Post by Windowshade » Thu Dec 18, 2008 11:25 pm

The phrase "Greenland style kayak" gets used loosely. I use it to refer to a kayak that is similar to those that have been used in Greenland. These were hunting boats, principally for seals. They didn't carry cargo. They didn't need much volume. They could be narrow (low stability) because those who paddled them were highly skilled. They were very maneuverable (lots of rocker), to turn quickly in hunting. They were seaworthy. They were easy to roll because they were narrow and shallow (thus, low volume).
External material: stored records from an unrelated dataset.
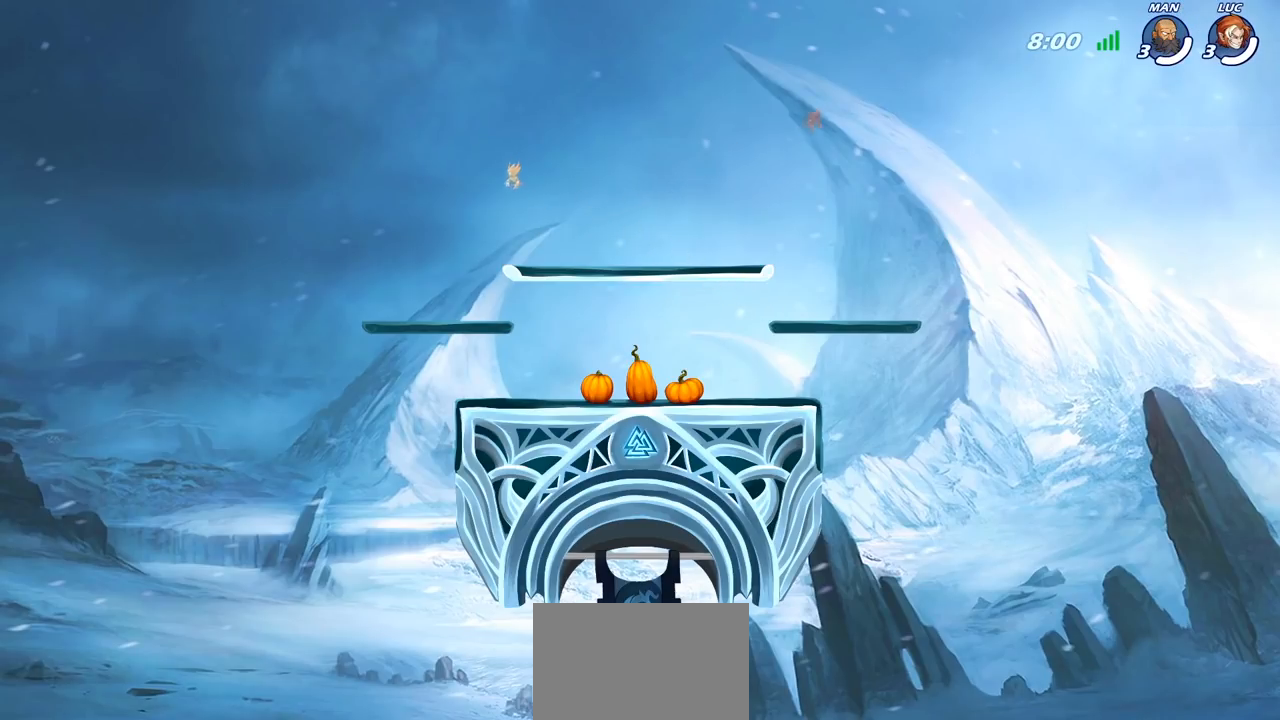
{"buttons": ["SELECT"], "left_stick": "center", "right_stick": "center", "events": [[283, "SELECT", "up"], [483, "SELECT", "down"]]}
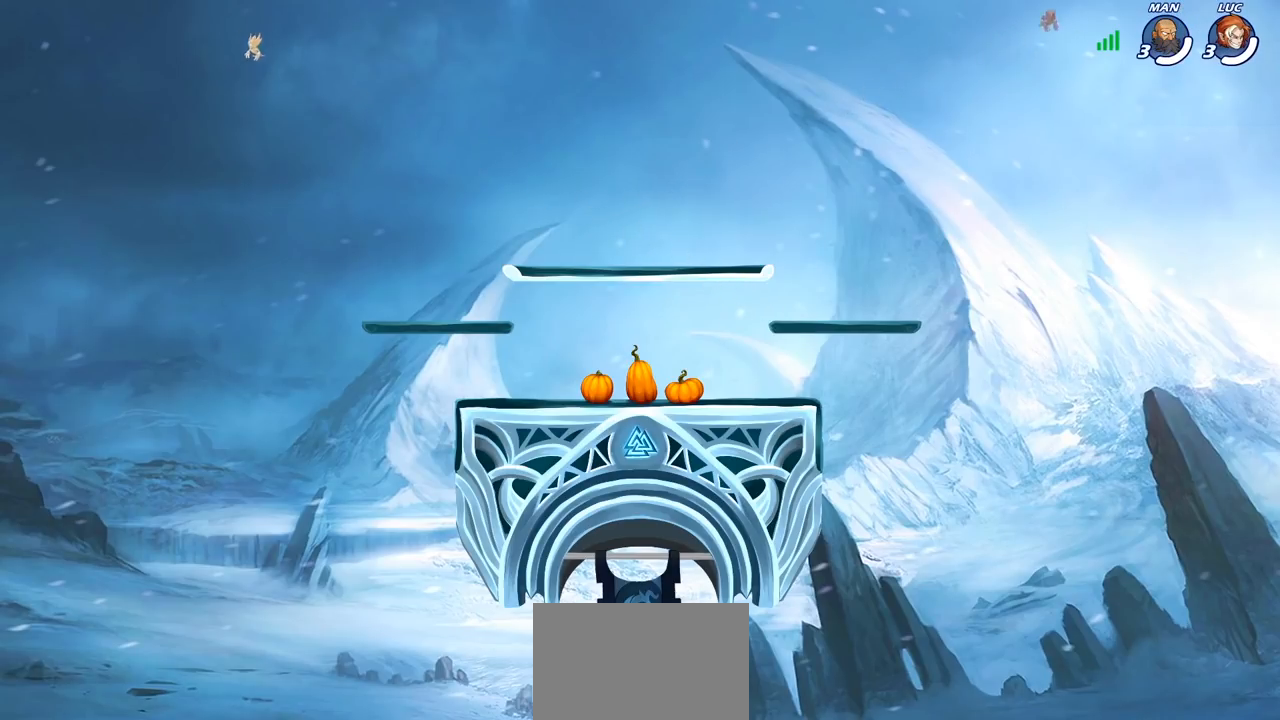
{"buttons": [], "left_stick": "center", "right_stick": "center", "events": [[433, "SELECT", "up"]]}
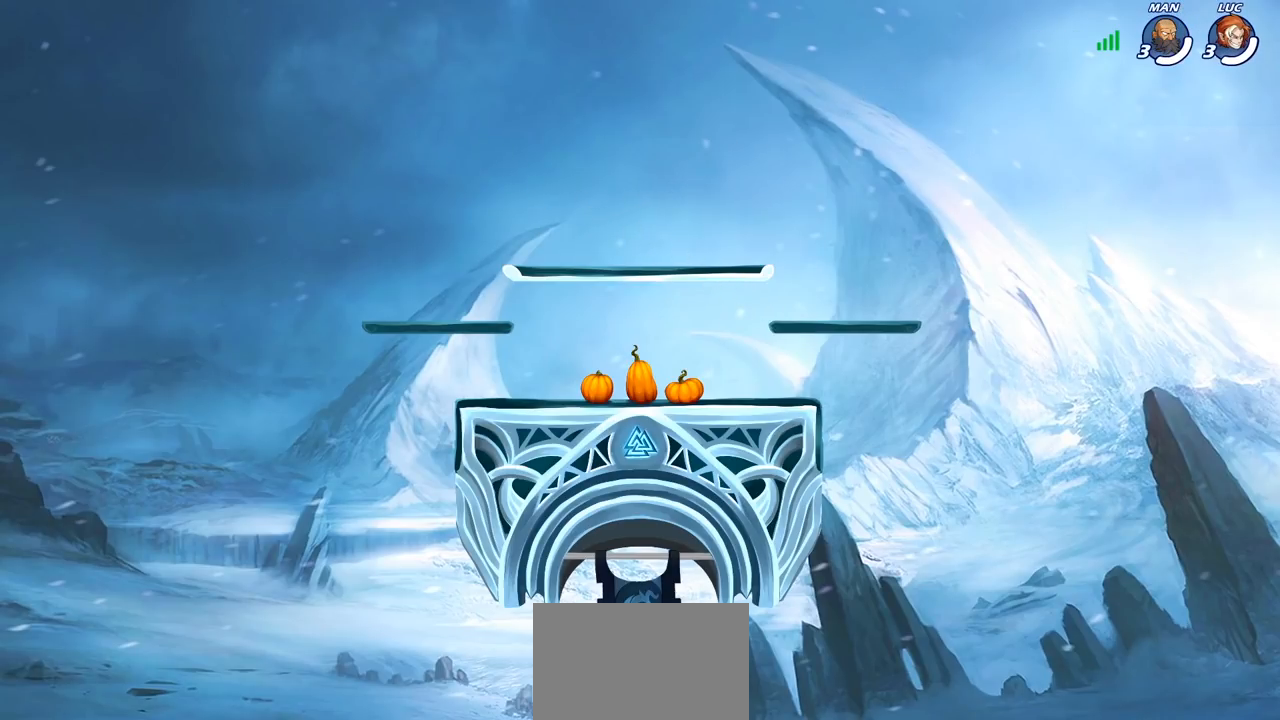
{"buttons": ["SELECT"], "left_stick": "center", "right_stick": "center", "events": [[333, "SELECT", "down"]]}
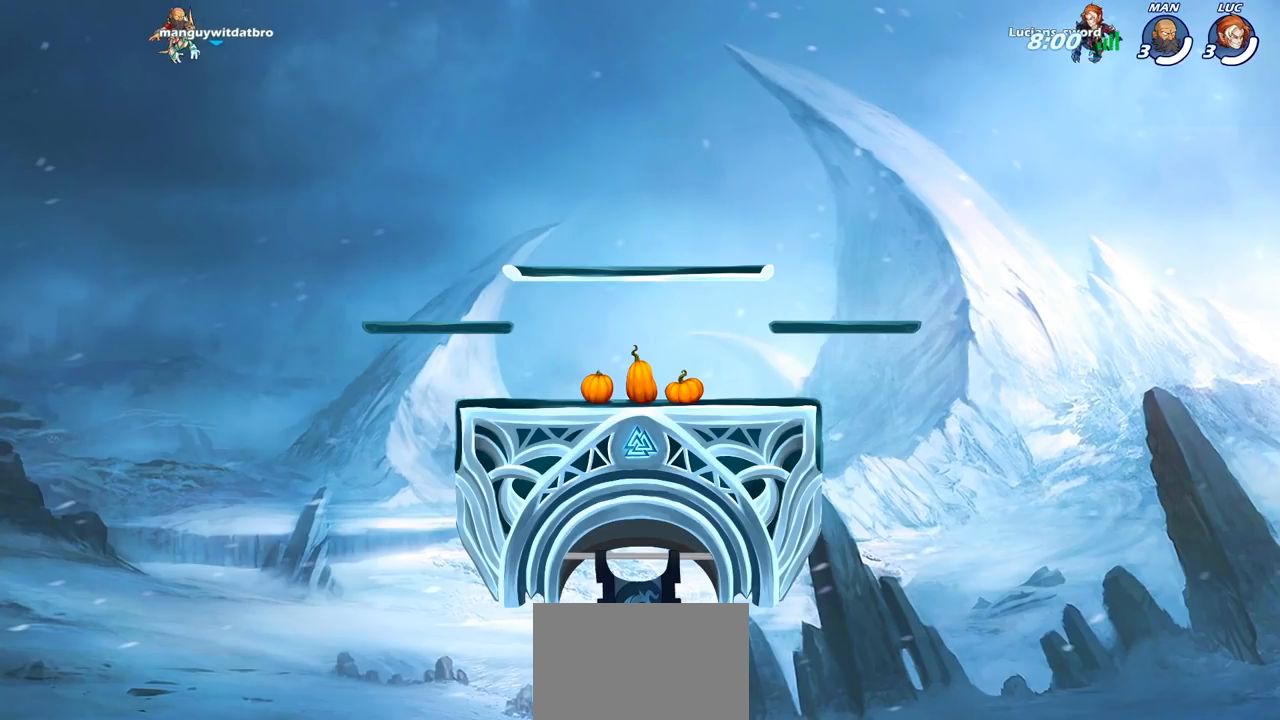
{"buttons": [], "left_stick": "center", "right_stick": "center", "events": [[350, "SELECT", "up"]]}
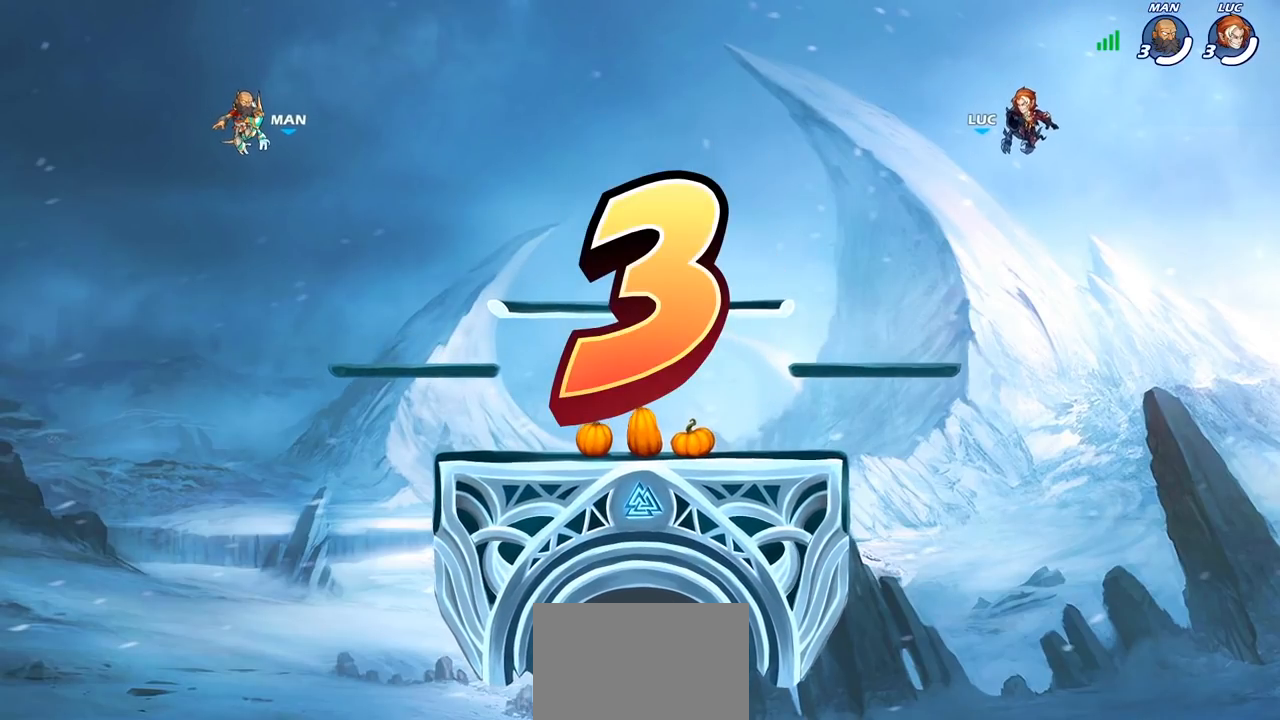
{"buttons": ["SELECT"], "left_stick": "center", "right_stick": "center", "events": [[250, "SELECT", "down"]]}
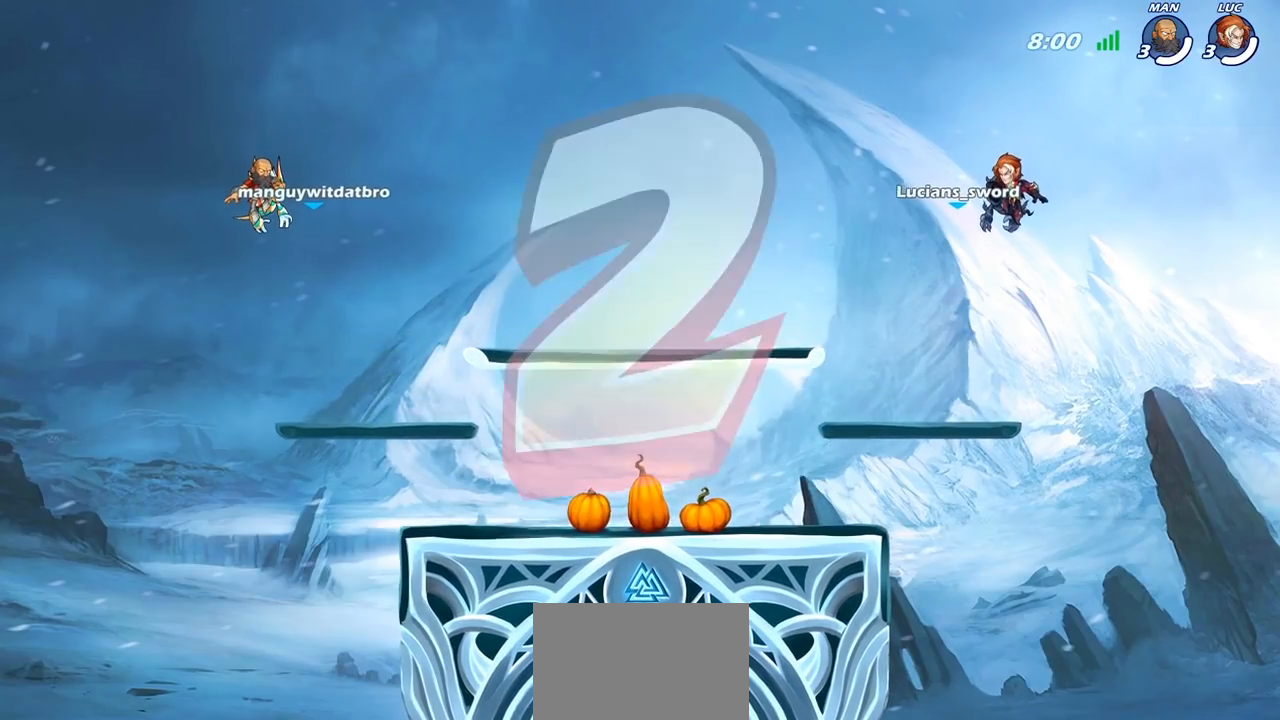
{"buttons": ["SELECT"], "left_stick": "center", "right_stick": "center", "events": []}
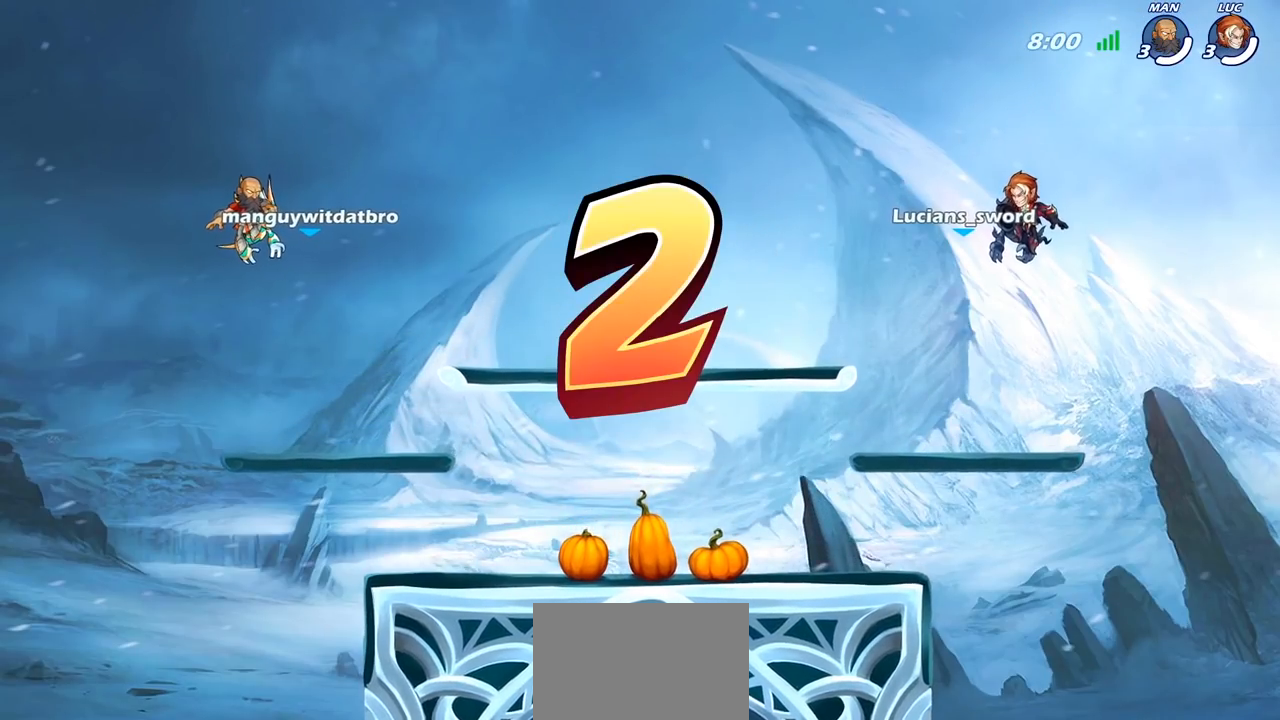
{"buttons": [], "left_stick": "center", "right_stick": "center", "events": [[417, "SELECT", "up"]]}
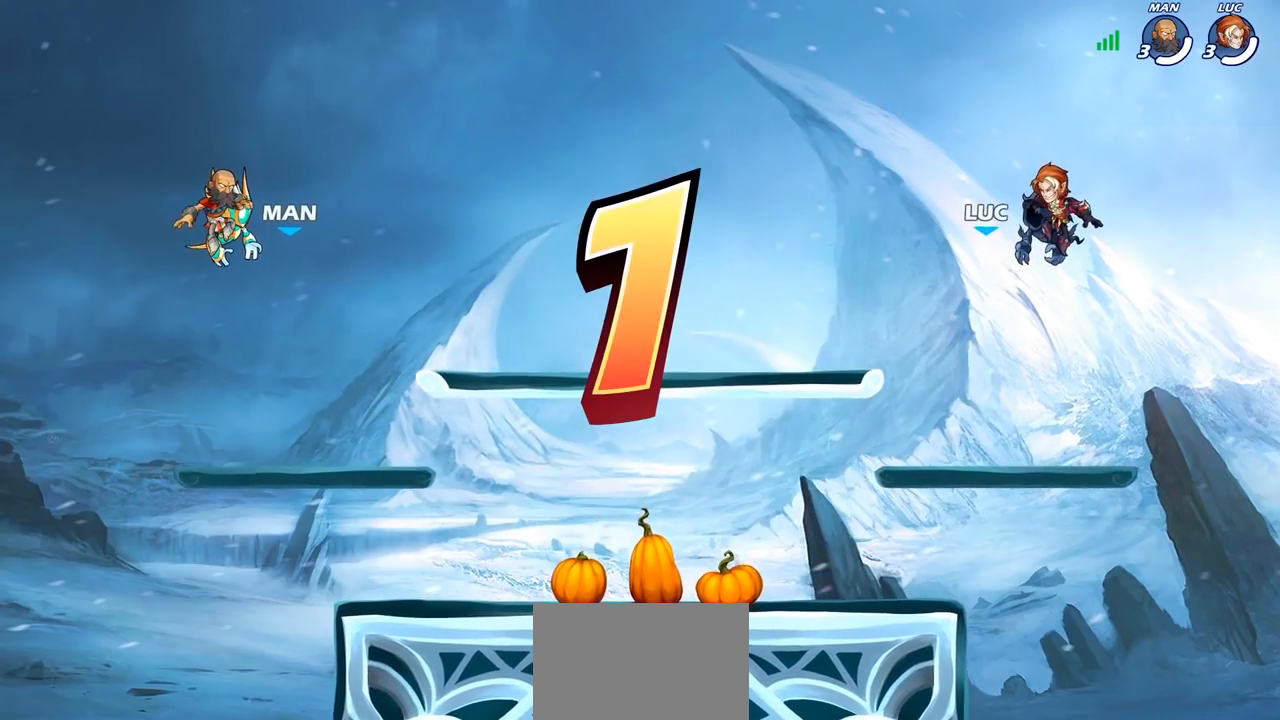
{"buttons": ["SELECT"], "left_stick": "center", "right_stick": "center", "events": [[300, "SELECT", "down"]]}
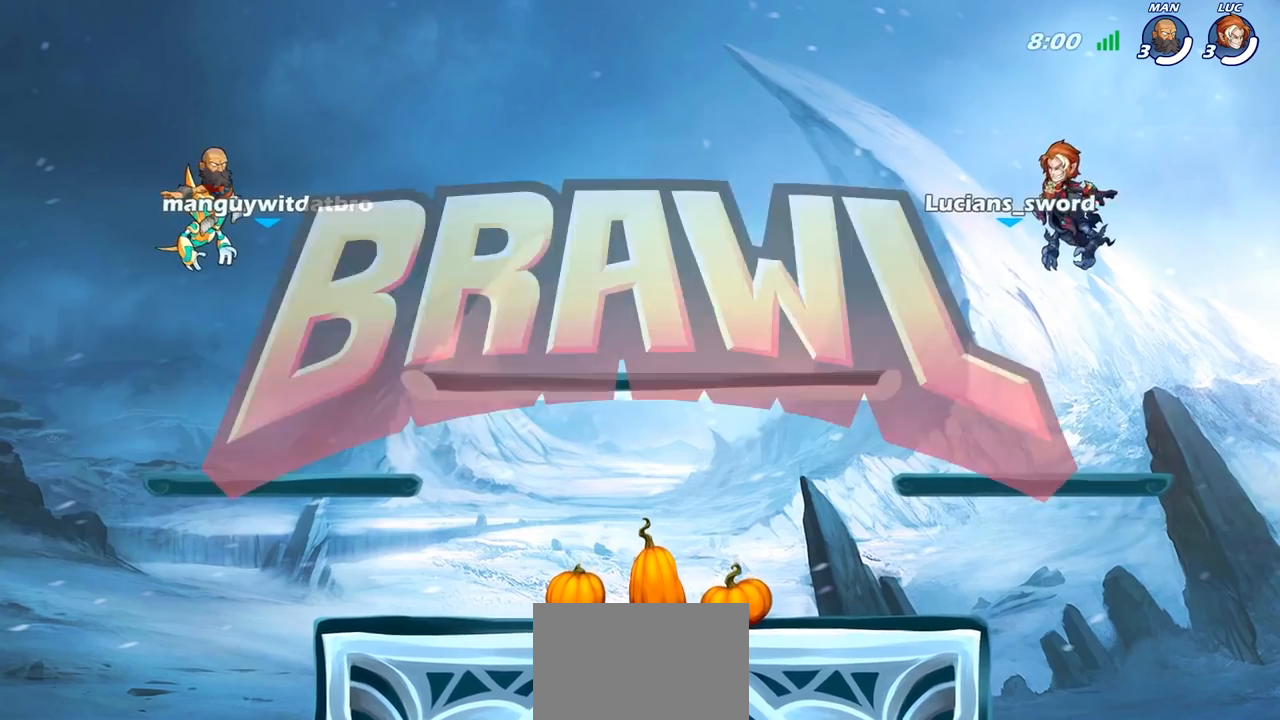
{"buttons": ["SELECT"], "left_stick": "center", "right_stick": "center", "events": [[283, "SELECT", "up"], [500, "SELECT", "down"]]}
Greenland kayaks also were/are hard chined (though some were multi-chined).

Today, any kayak that is hard-chined tends to be called "Greenland style". I have two hard-chined kayaks, a Valley Anas Acuta and an NDK Greenlander Pro. The Anas Acuta is close to being a Greenland style kayak because it is a fiberglass copy of one. The Greenlander Pro is not in any true sense a Greenland style kayak, though it is a good hard-chined kayak. I say this because (among other things) it is too high volume and it has little rocker.

The closest one comes to a Greenland style kayak are the skin on frame replicas. Well, here in Newfoundland total destruction would result from the first surf landing on the piles of rocks that we call beaches. I am envious of those for whom a skin on frame kayak is a realistic option.

As to the view that Greenland style kayaks are good for rolling but not (it seems to be suggested) for other types of paddling, I would most respectfully differ. The Anas Acuta is a very seaworthy kayak. While it is slow and uninspiring in calm conditions, it comes into its own in a way that is astonishing when wind & seas build.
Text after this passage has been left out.